Coleg Cymraeg Cenedlaethol
- Type: Public
- Established: March 2011
- Affiliations: University of Wales; AMBA; ACU; Universities UK; HiPACT; SEDA; HEA;
- Vice-Chancellor: Andrew Green (Chair)
- Administrative staff: Dr Ioan Matthews (chief executive); Catherine Rees (company secretary); Dr Dafydd Trystan (registrar and senior academic manager);
- Location: Carmarthen, Wales, United Kingdom
- Website: www.colegcymraeg.ac.uk

= Coleg Cymraeg Cenedlaethol =

Welsh-medium education body

Before deleting any text please note that some of the text contained within this article has been authorised for use on a CC-BY-SA licence. An email has been received by Robin Owain (Wikimedia UK) from Ioan Matthews to that effect.

Coleg Cymraeg Cenedlaethol (Welsh national college); sometimes shortened to just "Coleg") was established in 2011 by the Welsh Government to work with universities in Wales to develop Welsh-language courses and resources for students; it also provides and advances Welsh medium courses, scholarship and research in Welsh universities. Although headquartered in Carmarthen, the Coleg does not have its own campus, but works through a number of branches across universities in Wales. It is a recognised charity. The aim of the branches is to support the Coleg's work and act as a point of contact for students. The Chief Executive is Dr Ioan Matthews and the chair is Andrew Green.

All universities in Wales teach courses in Welsh; Aberystwyth, Cardiff, Bangor and Swansea universities have had chairs in Welsh since their establishment, and all their schools of Welsh are successful centres for the study of the Welsh language and its literature, offering a BA in Welsh as well as post-graduate courses.

Following a commitment made in the One Wales coalition government between Labour and Plaid Cymru, the Coleg Cymraeg Cenedlaethol was established. Since 2011, the Coleg has funded 115 lecturers who teach through the medium of Welsh in subjects ranging from Law, Modern Languages, Social Sciences and also other sciences such as Biosciences. There is also a Welsh-medium academic journal called Gwerddon which is a platform for academic research in Welsh and is published quarterly. The choice of Welsh-medium courses has grown significantly over recent years, There are currently (July 2013) over 500 different degrees available to Welsh-medium students, along with 150 undergraduate scholarships which are awarded to students each year.

This is the first time any organisation has planned Welsh-medium provision nationally for students. By working with all universities in Wales, the Coleg aims to strengthen existing courses and develop new degrees in new locations and disciplines across the country.

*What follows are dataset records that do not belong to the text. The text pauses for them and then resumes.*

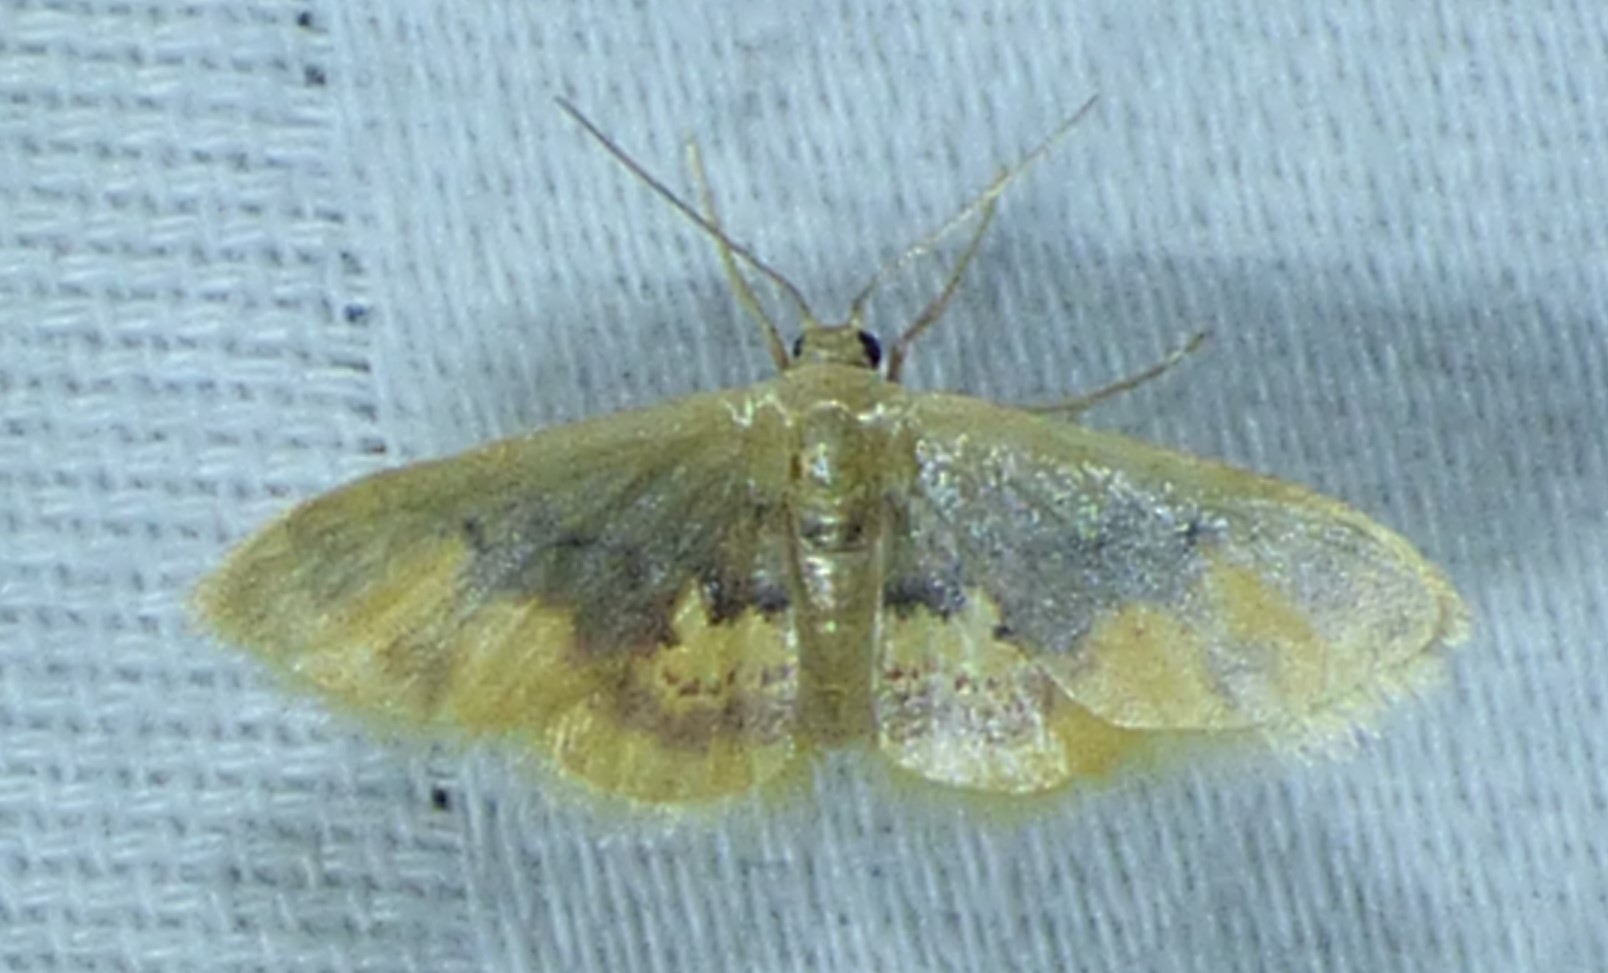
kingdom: Animalia
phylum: Arthropoda
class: Insecta
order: Lepidoptera
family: Geometridae
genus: Idaea
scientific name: Idaea scintillularia
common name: Diminutive wave
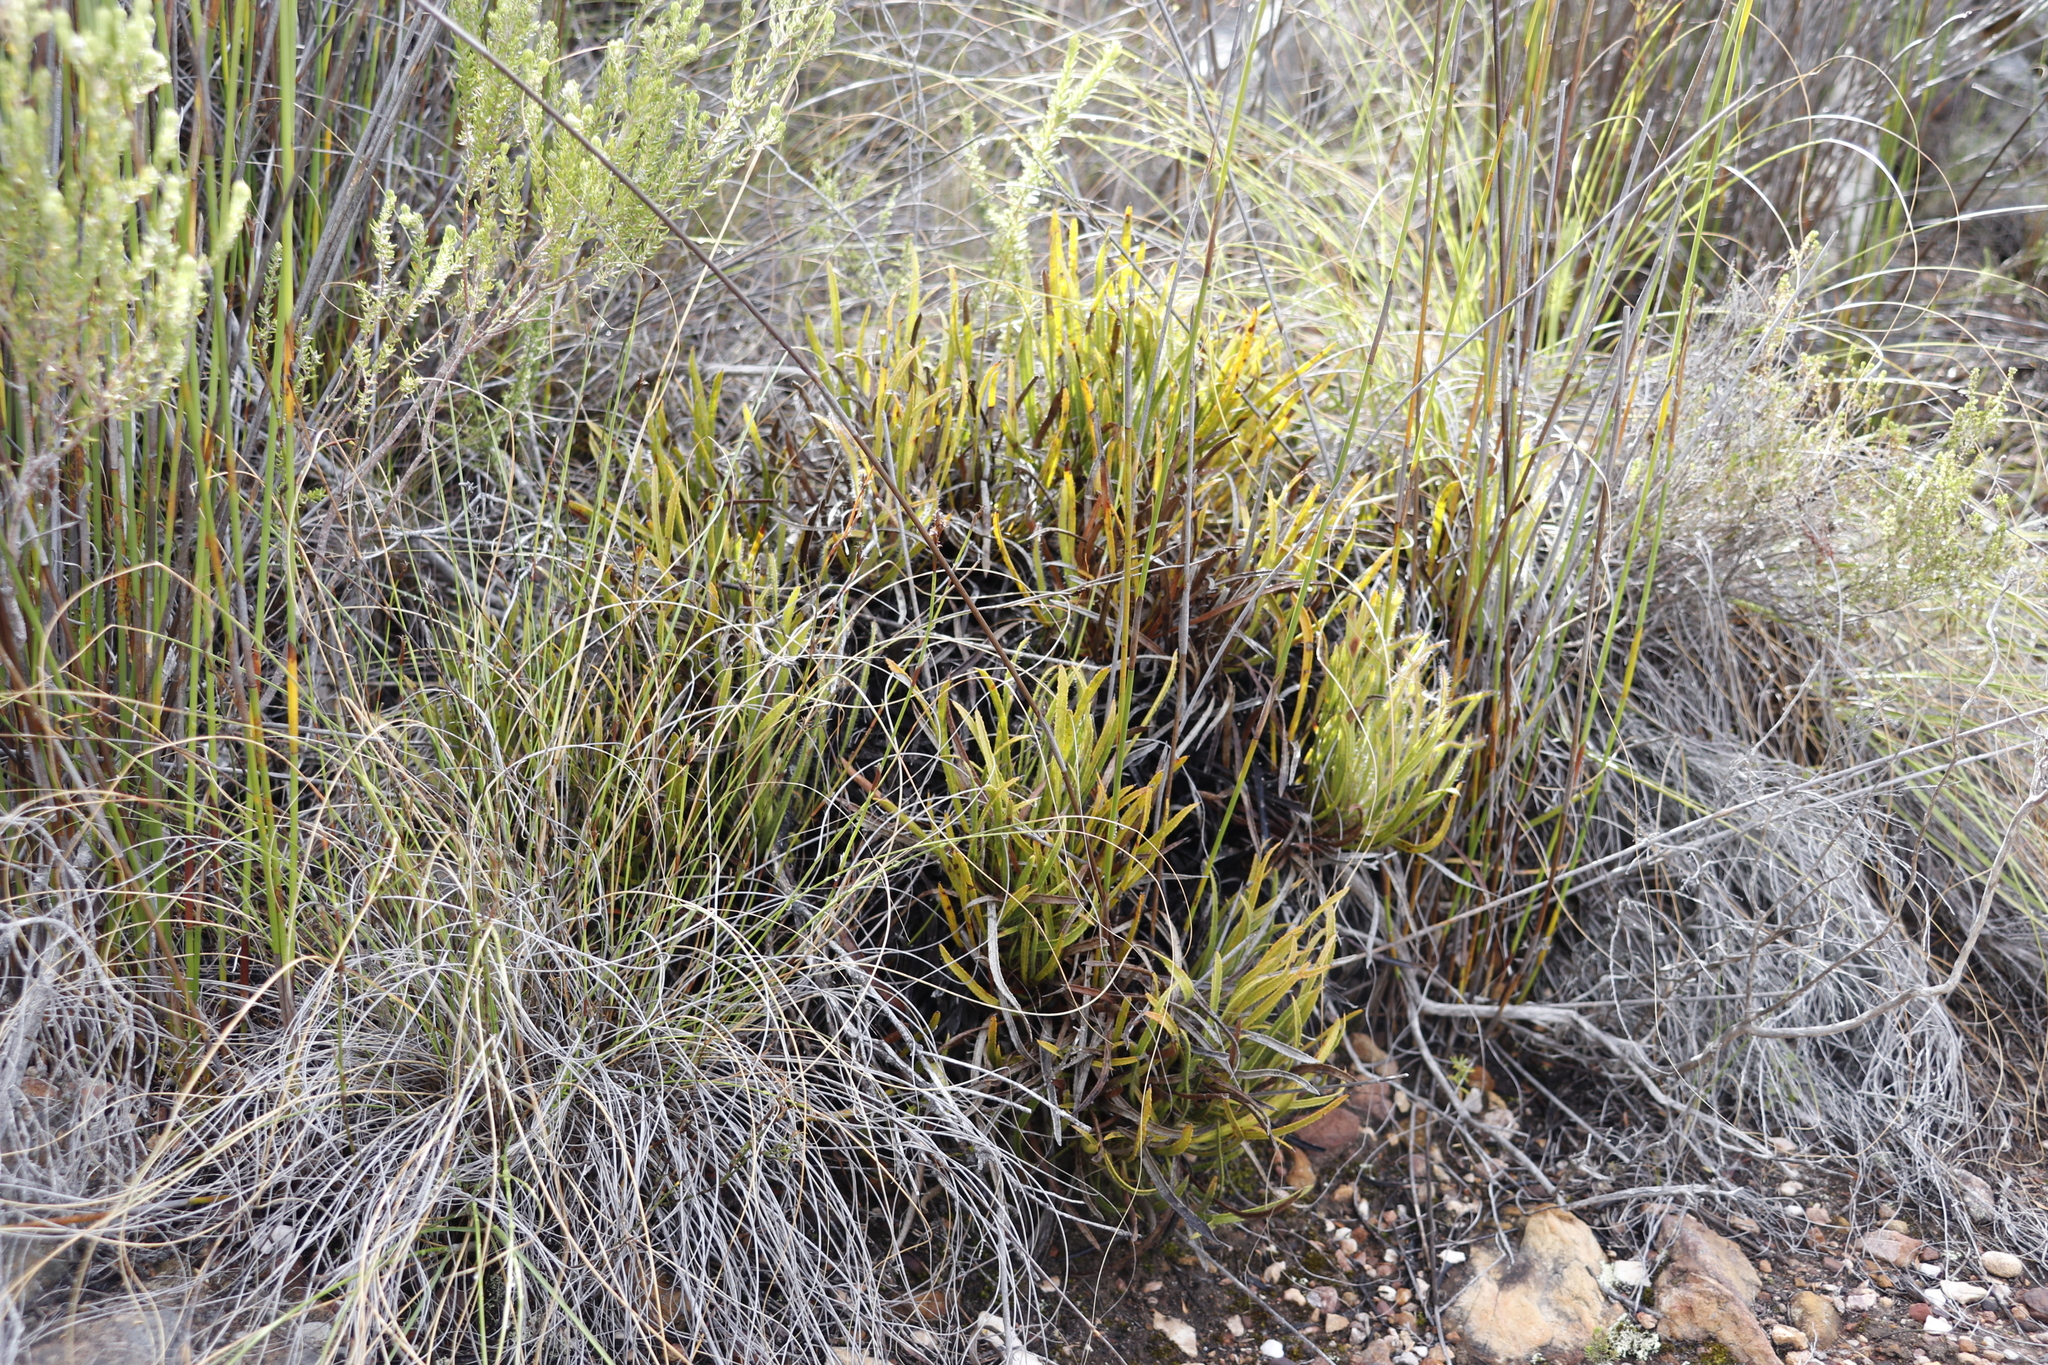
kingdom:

In April 2014, Coleg announced that it had appointed Marc Haynes as its Wikipedian in Residence.

==Gwerddon==
Gwerddon is an academic e-journal which publishes scholarly research in the Arts, the Humanities and the Sciences twice a year and which conforms to the guidelines of the 2014 Research Excellence Framework. The journal tries to stimulate and encourage first-class academic discussion across as wide a range of subjects as possible through the medium of Welsh and thereby to create a store of material for the use of research students and academics.

The first edition was published in April 2007, and it has been an extremely important development in terms of ensuring that more and more Welsh medium academic research material is now published. Professor Ioan Williams is the editor of Gwerddon.

==Y Porth==
The Porth learning platform allows universities to share Welsh-medium resources across Wales. Students are able to access a number of new resources, including:
- Open content resources which include a series of subject dictionaries for students
- Courses and modules which are relevant to specific degrees from Education to Biological Sciences
- A web gallery which contains relevant websites of interest to students who are studying subjects through the medium of Welsh
- Videos which provide information about specific areas.

==iTunes U==
This is a special site for Welsh-medium students which offers courses and resources which can be downloaded to iPads, PCs and Mac computers through iTunes.

==Scholarships==
Each year, the Coleg awards around 150 scholarships to undergraduate students who will be following degree courses in universities across Wales of which there are two types of scholarship – Lead Scholarships and Incentive Scholarships. The Lead Scholarships are for students who are studying at least two-thirds of their degree course through the medium of Welsh. These are worth £3,000 over three years (£1,000 a year). Nearly 300 different degree courses now contain enough Welsh-medium provision to be eligible for the Lead Scholarships.

Incentive Scholarships are available to students who intend to study a particular degree course in one of the ten following academic areas: Geography, Biology and Environmental Science, Business and Management, Social Work, Sports sciences and Studies, Law, Health Sciences, Modern Languages, Mathematics, Physics, Psychology and Chemistry. These scholarships offer £500 a year (or £1,500 over three years) for studying at least a third of the degree course through the medium of Welsh.